__Goal of the exercise__: Copy every record exactly, leaving the pictures out.

(Input records Opens)

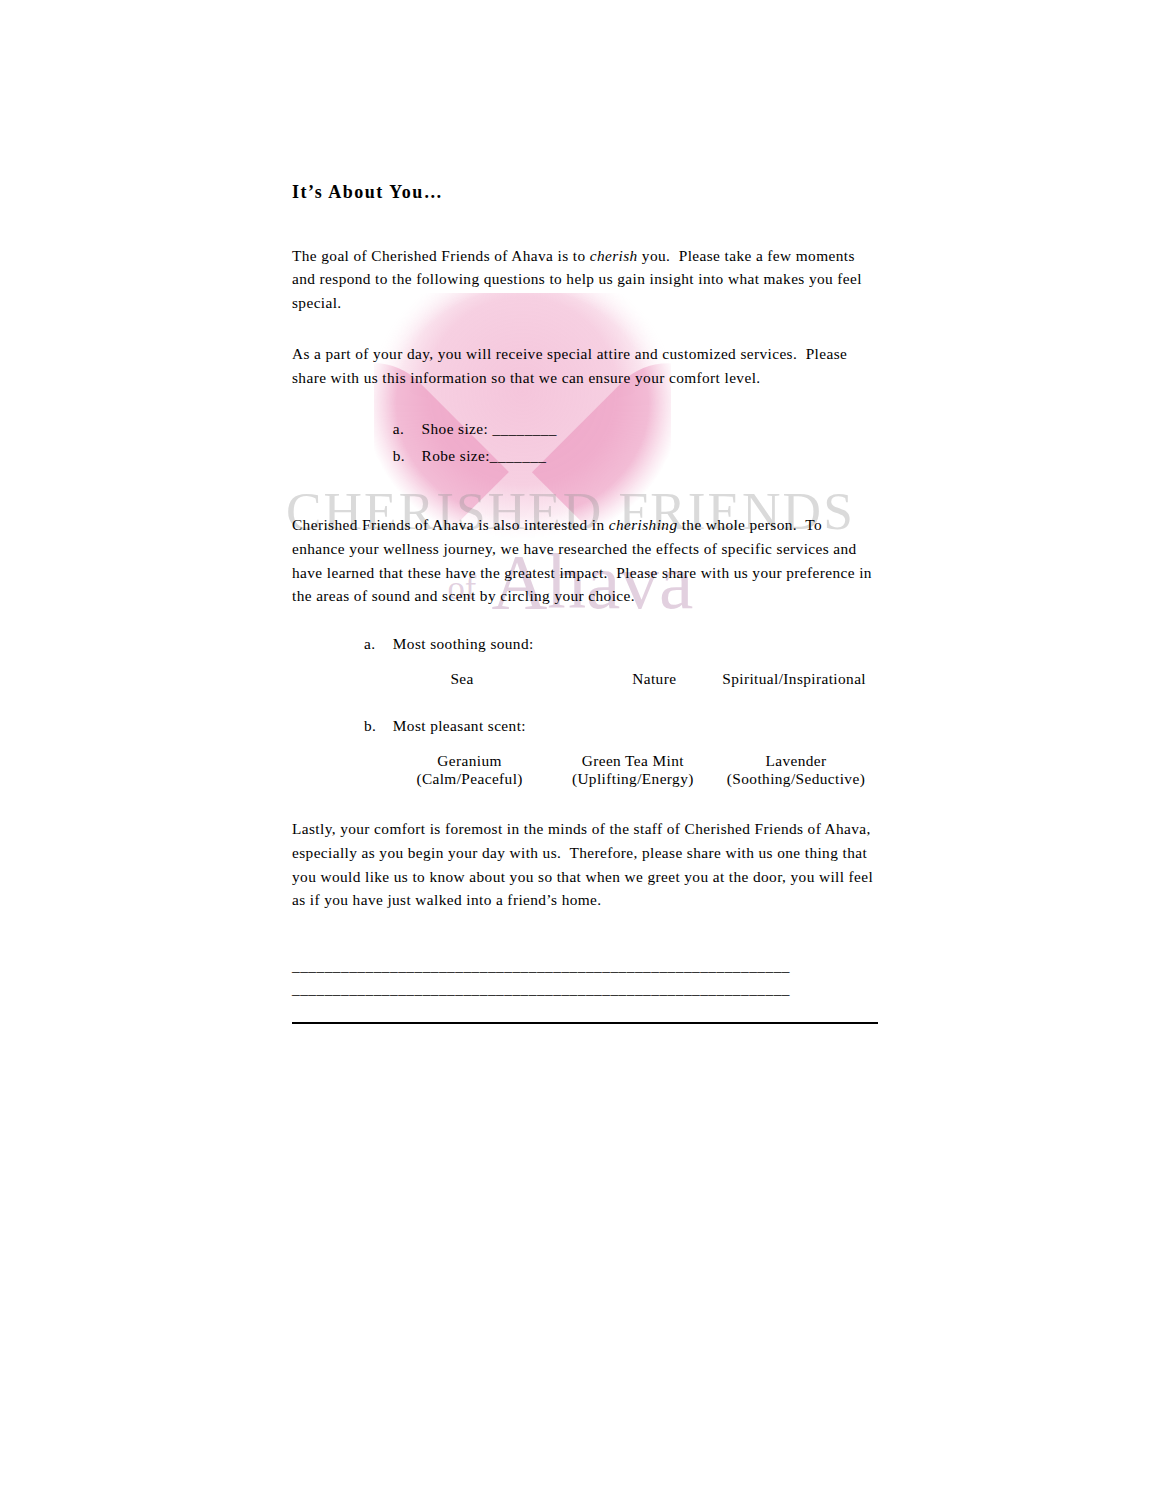CHERISHED FRIENDS
of Ahava
It’s About You…
The goal of Cherished Friends of Ahava is to cherish you. Please take a few moments and respond to the following questions to help us gain insight into what makes you feel special.
As a part of your day, you will receive special attire and customized services. Please share with us this information so that we can ensure your comfort level.
a. Shoe size: ________ b. Robe size:_______
Cherished Friends of Ahava is also interested in cherishing the whole person. To enhance your wellness journey, we have researched the effects of specific services and have learned that these have the greatest impact. Please share with us your preference in the areas of sound and scent by circling your choice.
a. Most soothing sound:
Sea
Nature
Spiritual/Inspirational
b. Most pleasant scent:
Geranium (Calm/Peaceful)
Green Tea Mint (Uplifting/Energy)
Lavender (Soothing/Seductive)
Lastly, your comfort is foremost in the minds of the staff of Cherished Friends of Ahava, especially as you begin your day with us. Therefore, please share with us one thing that you would like us to know about you so that when we greet you at the door, you will feel as if you have just walked into a friend’s home.
_____________________________________________________________
_____________________________________________________________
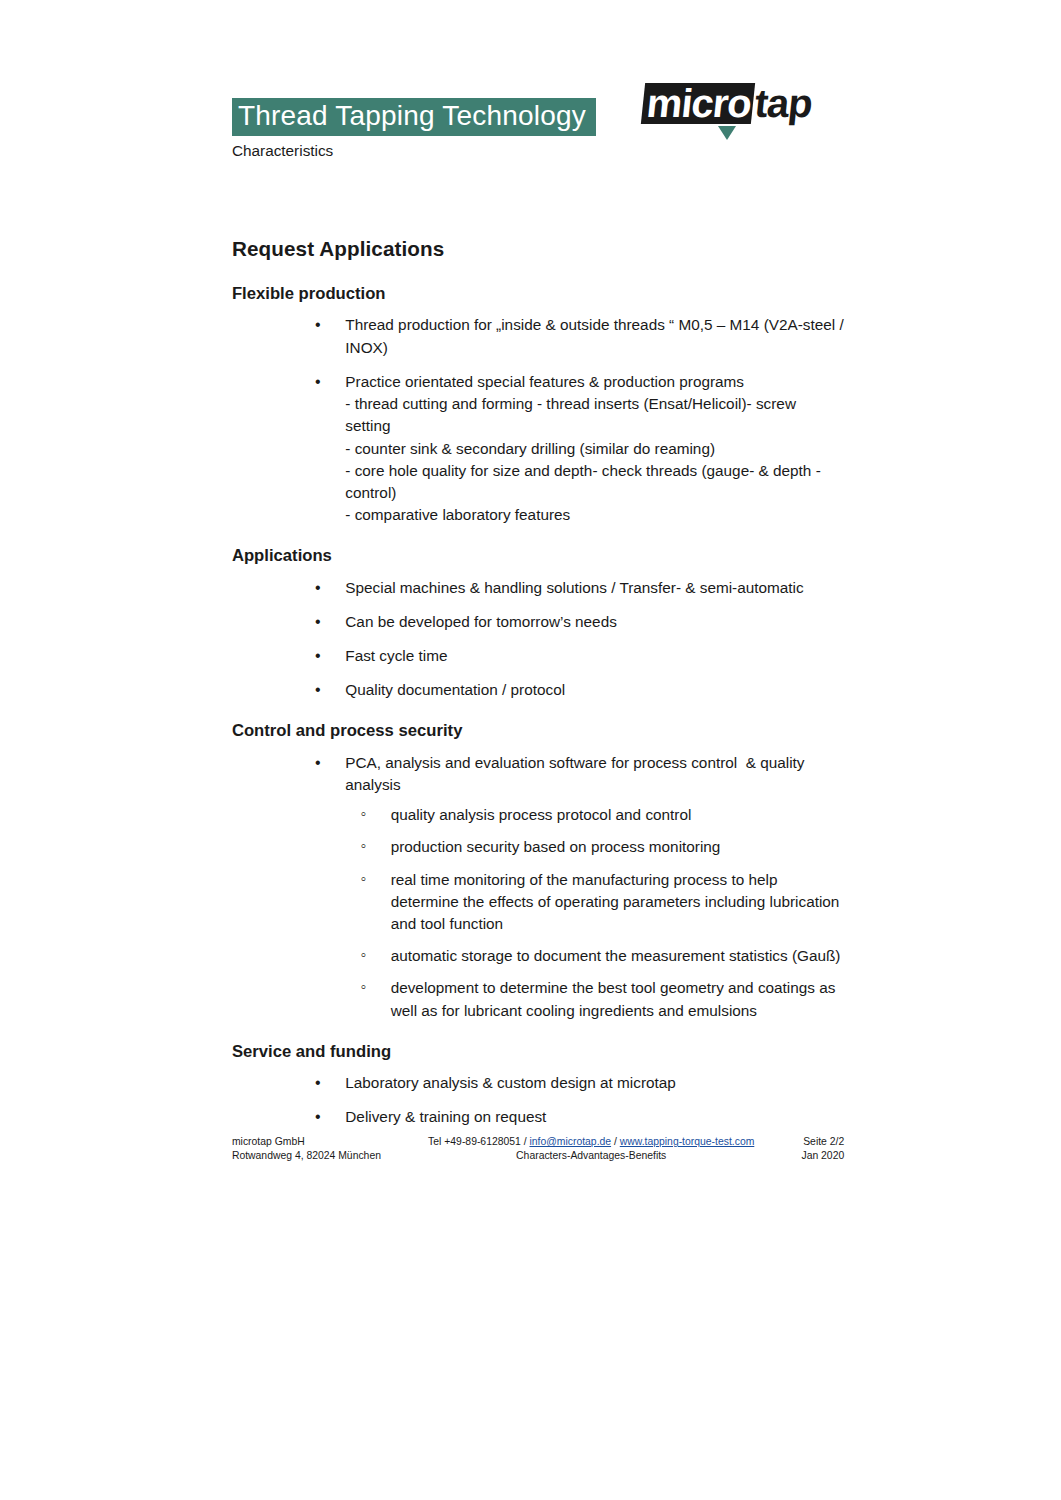Thread Tapping Technology
Characteristics
micro tap
Request Applications
Flexible production
Thread production for „inside & outside threads “ M0,5 – M14 (V2A-steel / INOX)
Practice orientated special features & production programs - thread cutting and forming - thread inserts (Ensat/Helicoil)- screw setting - counter sink & secondary drilling (similar do reaming) - core hole quality for size and depth- check threads (gauge- & depth - control) - comparative laboratory features
Applications
Special machines & handling solutions / Transfer- & semi-automatic
Can be developed for tomorrow’s needs
Fast cycle time
Quality documentation / protocol
Control and process security
PCA, analysis and evaluation software for process control & quality analysis
quality analysis process protocol and control
production security based on process monitoring
real time monitoring of the manufacturing process to help determine the effects of operating parameters including lubrication and tool function
automatic storage to document the measurement statistics (Gauß)
development to determine the best tool geometry and coatings as well as for lubricant cooling ingredients and emulsions
Service and funding
Laboratory analysis & custom design at microtap
Delivery & training on request
microtap GmbH
Rotwandweg 4, 82024 München
Tel +49-89-6128051 / info@microtap.de / www.tapping-torque-test.com
Characters-Advantages-Benefits
Seite 2/2
Jan 2020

(Input records Closes)

__Answer__:
CHERISHED FRIENDS
of Ahava
It’s About You…
The goal of Cherished Friends of Ahava is to cherish you. Please take a few moments and respond to the following questions to help us gain insight into what makes you feel special.
As a part of your day, you will receive special attire and customized services. Please share with us this information so that we can ensure your comfort level.
a. Shoe size: ________ b. Robe size:_______
Cherished Friends of Ahava is also interested in cherishing the whole person. To enhance your wellness journey, we have researched the effects of specific services and have learned that these have the greatest impact. Please share with us your preference in the areas of sound and scent by circling your choice.
a. Most soothing sound:
Sea
Nature
Spiritual/Inspirational
b. Most pleasant scent:
Geranium (Calm/Peaceful)
Green Tea Mint (Uplifting/Energy)
Lavender (Soothing/Seductive)
Lastly, your comfort is foremost in the minds of the staff of Cherished Friends of Ahava, especially as you begin your day with us. Therefore, please share with us one thing that you would like us to know about you so that when we greet you at the door, you will feel as if you have just walked into a friend’s home.
_____________________________________________________________
_____________________________________________________________
Thread Tapping Technology
Characteristics
micro tap
Request Applications
Flexible production
Thread production for „inside & outside threads “ M0,5 – M14 (V2A-steel / INOX)
Practice orientated special features & production programs - thread cutting and forming - thread inserts (Ensat/Helicoil)- screw setting - counter sink & secondary drilling (similar do reaming) - core hole quality for size and depth- check threads (gauge- & depth - control) - comparative laboratory features
Applications
Special machines & handling solutions / Transfer- & semi-automatic
Can be developed for tomorrow’s needs
Fast cycle time
Quality documentation / protocol
Control and process security
PCA, analysis and evaluation software for process control & quality analysis
quality analysis process protocol and control
production security based on process monitoring
real time monitoring of the manufacturing process to help determine the effects of operating parameters including lubrication and tool function
automatic storage to document the measurement statistics (Gauß)
development to determine the best tool geometry and coatings as well as for lubricant cooling ingredients and emulsions
Service and funding
Laboratory analysis & custom design at microtap
Delivery & training on request
microtap GmbH
Rotwandweg 4, 82024 München
Tel +49-89-6128051 / info@microtap.de / www.tapping-torque-test.com
Characters-Advantages-Benefits
Seite 2/2
Jan 2020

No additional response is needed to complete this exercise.